→ **Task goal**: An exact transcription of every record is needed, leaving out the pictures.

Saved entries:

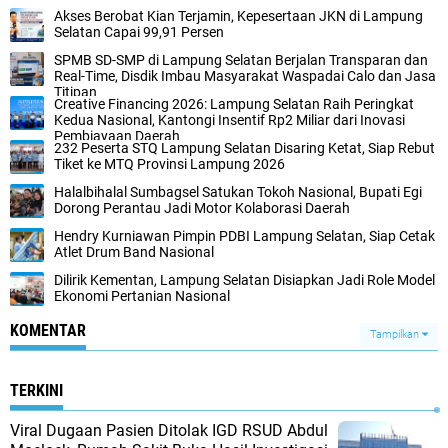
Akses Berobat Kian Terjamin, Kepesertaan JKN di Lampung
Selatan Capai 99,91 Persen
SPMB SD-SMP di Lampung Selatan Berjalan Transparan dan
Real-Time, Disdik Imbau Masyarakat Waspadai Calo dan Jasa
Titipan
Creative Financing 2026: Lampung Selatan Raih Peringkat
Kedua Nasional, Kantongi Insentif Rp2 Miliar dari Inovasi
Pembiayaan Daerah
232 Peserta STQ Lampung Selatan Disaring Ketat, Siap Rebut
Tiket ke MTQ Provinsi Lampung 2026
Halalbihalal Sumbagsel Satukan Tokoh Nasional, Bupati Egi
Dorong Perantau Jadi Motor Kolaborasi Daerah
Hendry Kurniawan Pimpin PDBI Lampung Selatan, Siap Cetak
Atlet Drum Band Nasional
Dilirik Kementan, Lampung Selatan Disiapkan Jadi Role Model
Ekonomi Pertanian Nasional
KOMENTAR
Tampilkan
TERKINI
Viral Dugaan Pasien Ditolak IGD RSUD Abdul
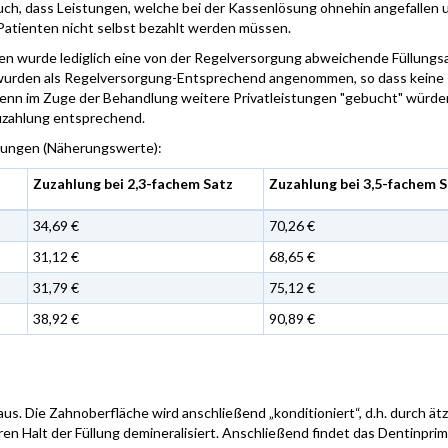
uch, dass Leistungen, welche bei der Kassenlösung ohnehin angefallen 
Patienten nicht selbst bezahlt werden müssen.
en wurde lediglich eine von der Regelversorgung abweichende Füllungs
wurden als Regelversorgung-Entsprechend angenommen, so dass keine
nn im Zuge der Behandlung weitere Privatleistungen "gebucht" würde
Zuzahlung entsprechend.
llungen (Näherungswerte):
Zuzahlung bei 2,3-fachem Satz
Zuzahlung bei 3,5-fachem 
34,69 €
70,26 €
31,12 €
68,65 €
31,79 €
75,12 €
38,92 €
90,89 €
s. Die Zahnoberfläche wird anschließend „konditioniert“, d.h. durch ät
n Halt der Füllung demineralisiert. Anschließend findet das Dentinprim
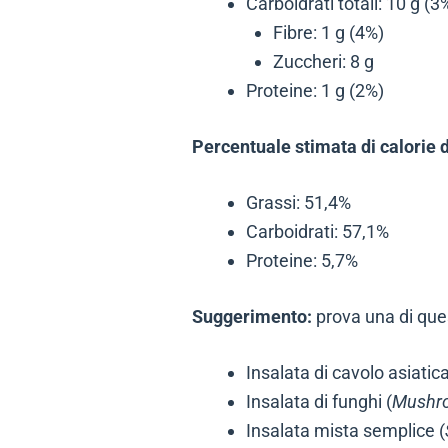
Carboidrati totali: 10 g (3
Fibre: 1 g (4%)
Zuccheri: 8 g
Proteine: 1 g (2%)
Percentuale stimata di calorie 
Grassi: 51,4%
Carboidrati: 57,1%
Proteine: 5,7%
Suggerimento:
prova una di que
Insalata di cavolo asiatica
Insalata di funghi (
Mushr
Insalata mista semplice (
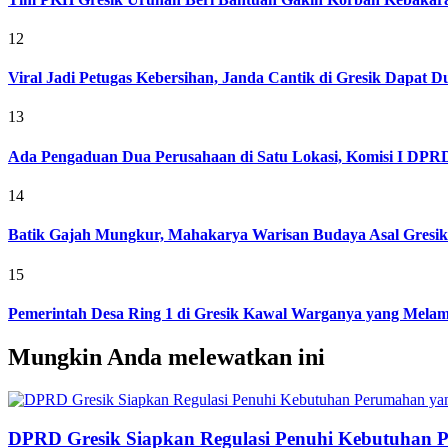
12
Viral Jadi Petugas Kebersihan, Janda Cantik di Gresik Dapat
13
Ada Pengaduan Dua Perusahaan di Satu Lokasi, Komisi I DPRD 
14
Batik Gajah Mungkur, Mahakarya Warisan Budaya Asal Gresi
15
Pemerintah Desa Ring 1 di Gresik Kawal Warganya yang Melam
Mungkin Anda melewatkan ini
DPRD Gresik Siapkan Regulasi Penuhi Kebutuhan 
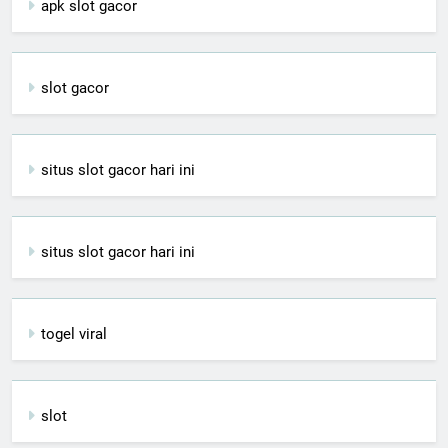
apk slot gacor
slot gacor
situs slot gacor hari ini
situs slot gacor hari ini
togel viral
slot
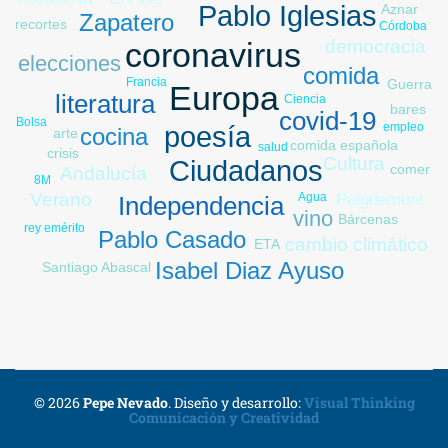
Pablo Iglesias
Aznar
Zapatero
recortes
Córdoba
nutrición
democracia
coronavirus
elecciones
comida
Francia
Guerra
Europa
literatura
Ucrania
Ciencia
paro
bares
covid-19
Bolsa
empleo
poesía
cocina
arte
comida española
salud
crisis
Cultura
Ciudadanos
comer
Andalucía
8M
Verano
Puigdemont
Agua
Independencia
vino
Bárcenas
rey emérito
Pablo Casado
cambio climático
ETA
Isabel Diaz Ayuso
Santiago Abascal
© 2026
Pepe Nevado
.
Diseño y desarrollo:
Visual Thinking
Comunicación y Creatividad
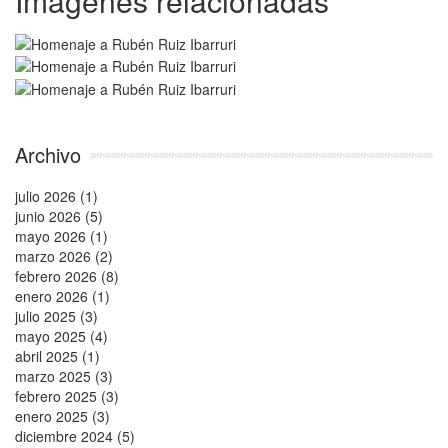
Imágenes relacionadas
Archivo
julio 2026 (1)
junio 2026 (5)
mayo 2026 (1)
marzo 2026 (2)
febrero 2026 (8)
enero 2026 (1)
julio 2025 (3)
mayo 2025 (4)
abril 2025 (1)
marzo 2025 (3)
febrero 2025 (3)
enero 2025 (3)
diciembre 2024 (5)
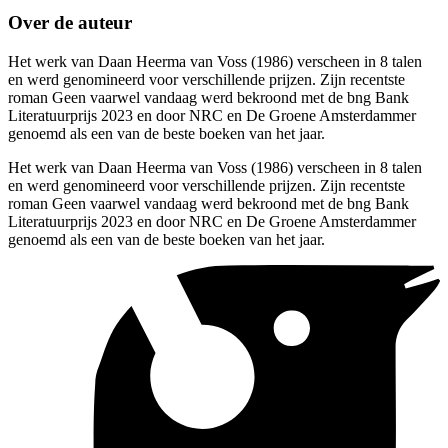
Over de auteur
Het werk van Daan Heerma van Voss (1986) verscheen in 8 talen
en werd genomineerd voor verschillende prijzen. Zijn recentste
roman Geen vaarwel vandaag werd bekroond met de bng Bank
Literatuurprijs 2023 en door NRC en De Groene Amsterdammer
genoemd als een van de beste boeken van het jaar.
Het werk van Daan Heerma van Voss (1986) verscheen in 8 talen
en werd genomineerd voor verschillende prijzen. Zijn recentste
roman Geen vaarwel vandaag werd bekroond met de bng Bank
Literatuurprijs 2023 en door NRC en De Groene Amsterdammer
genoemd als een van de beste boeken van het jaar.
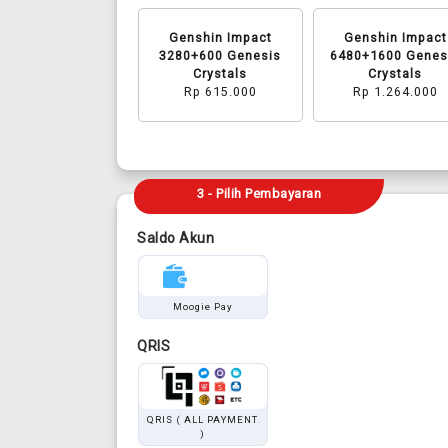
Genshin Impact
Genshin Impact
3280+600 Genesis
6480+1600 Genes
Crystals
Crystals
Rp 615.000
Rp 1.264.000
3 - Pilih Pembayaran
Saldo Akun
Moogie Pay
QRIS
QRIS ( ALL PAYMENT
)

→ **Completed exercise**:
Akses Berobat Kian Terjamin, Kepesertaan JKN di Lampung
Selatan Capai 99,91 Persen
SPMB SD-SMP di Lampung Selatan Berjalan Transparan dan
Real-Time, Disdik Imbau Masyarakat Waspadai Calo dan Jasa
Titipan
Creative Financing 2026: Lampung Selatan Raih Peringkat
Kedua Nasional, Kantongi Insentif Rp2 Miliar dari Inovasi
Pembiayaan Daerah
232 Peserta STQ Lampung Selatan Disaring Ketat, Siap Rebut
Tiket ke MTQ Provinsi Lampung 2026
Halalbihalal Sumbagsel Satukan Tokoh Nasional, Bupati Egi
Dorong Perantau Jadi Motor Kolaborasi Daerah
Hendry Kurniawan Pimpin PDBI Lampung Selatan, Siap Cetak
Atlet Drum Band Nasional
Dilirik Kementan, Lampung Selatan Disiapkan Jadi Role Model
Ekonomi Pertanian Nasional
KOMENTAR
Tampilkan
TERKINI
Viral Dugaan Pasien Ditolak IGD RSUD Abdul
uch, dass Leistungen, welche bei der Kassenlösung ohnehin angefallen 
Patienten nicht selbst bezahlt werden müssen.
en wurde lediglich eine von der Regelversorgung abweichende Füllungs
wurden als Regelversorgung-Entsprechend angenommen, so dass keine
nn im Zuge der Behandlung weitere Privatleistungen "gebucht" würde
Zuzahlung entsprechend.
llungen (Näherungswerte):
Zuzahlung bei 2,3-fachem Satz
Zuzahlung bei 3,5-fachem 
34,69 €
70,26 €
31,12 €
68,65 €
31,79 €
75,12 €
38,92 €
90,89 €
s. Die Zahnoberfläche wird anschließend „konditioniert“, d.h. durch ät
n Halt der Füllung demineralisiert. Anschließend findet das Dentinprim
Carboidrati totali: 10 g (3
Fibre: 1 g (4%)
Zuccheri: 8 g
Proteine: 1 g (2%)
Percentuale stimata di calorie 
Grassi: 51,4%
Carboidrati: 57,1%
Proteine: 5,7%
Suggerimento:
prova una di que
Insalata di cavolo asiatica
Insalata di funghi (
Mushr
Insalata mista semplice (
12
Viral Jadi Petugas Kebersihan, Janda Cantik di Gresik Dapat
13
Ada Pengaduan Dua Perusahaan di Satu Lokasi, Komisi I DPRD 
14
Batik Gajah Mungkur, Mahakarya Warisan Budaya Asal Gresi
15
Pemerintah Desa Ring 1 di Gresik Kawal Warganya yang Melam
Mungkin Anda melewatkan ini
DPRD Gresik Siapkan Regulasi Penuhi Kebutuhan 
apk slot gacor
slot gacor
situs slot gacor hari ini
situs slot gacor hari ini
togel viral
slot
Pablo Iglesias
Aznar
Zapatero
recortes
Córdoba
nutrición
democracia
coronavirus
elecciones
comida
Francia
Guerra
Europa
literatura
Ucrania
Ciencia
paro
bares
covid-19
Bolsa
empleo
poesía
cocina
arte
comida española
salud
crisis
Cultura
Ciudadanos
comer
Andalucía
8M
Verano
Puigdemont
Agua
Independencia
vino
Bárcenas
rey emérito
Pablo Casado
cambio climático
ETA
Isabel Diaz Ayuso
Santiago Abascal
© 2026
Pepe Nevado
.
Diseño y desarrollo:
Visual Thinking
Comunicación y Creatividad
Imágenes relacionadas
Archivo
julio 2026 (1)
junio 2026 (5)
mayo 2026 (1)
marzo 2026 (2)
febrero 2026 (8)
enero 2026 (1)
julio 2025 (3)
mayo 2025 (4)
abril 2025 (1)
marzo 2025 (3)
febrero 2025 (3)
enero 2025 (3)
diciembre 2024 (5)
Over de auteur
Het werk van Daan Heerma van Voss (1986) verscheen in 8 talen
en werd genomineerd voor verschillende prijzen. Zijn recentste
roman Geen vaarwel vandaag werd bekroond met de bng Bank
Literatuurprijs 2023 en door NRC en De Groene Amsterdammer
genoemd als een van de beste boeken van het jaar.
Het werk van Daan Heerma van Voss (1986) verscheen in 8 talen
en werd genomineerd voor verschillende prijzen. Zijn recentste
roman Geen vaarwel vandaag werd bekroond met de bng Bank
Literatuurprijs 2023 en door NRC en De Groene Amsterdammer
genoemd als een van de beste boeken van het jaar.
Genshin Impact
Genshin Impact
3280+600 Genesis
6480+1600 Genes
Crystals
Crystals
Rp 615.000
Rp 1.264.000
3 - Pilih Pembayaran
Saldo Akun
Moogie Pay
QRIS
QRIS ( ALL PAYMENT
)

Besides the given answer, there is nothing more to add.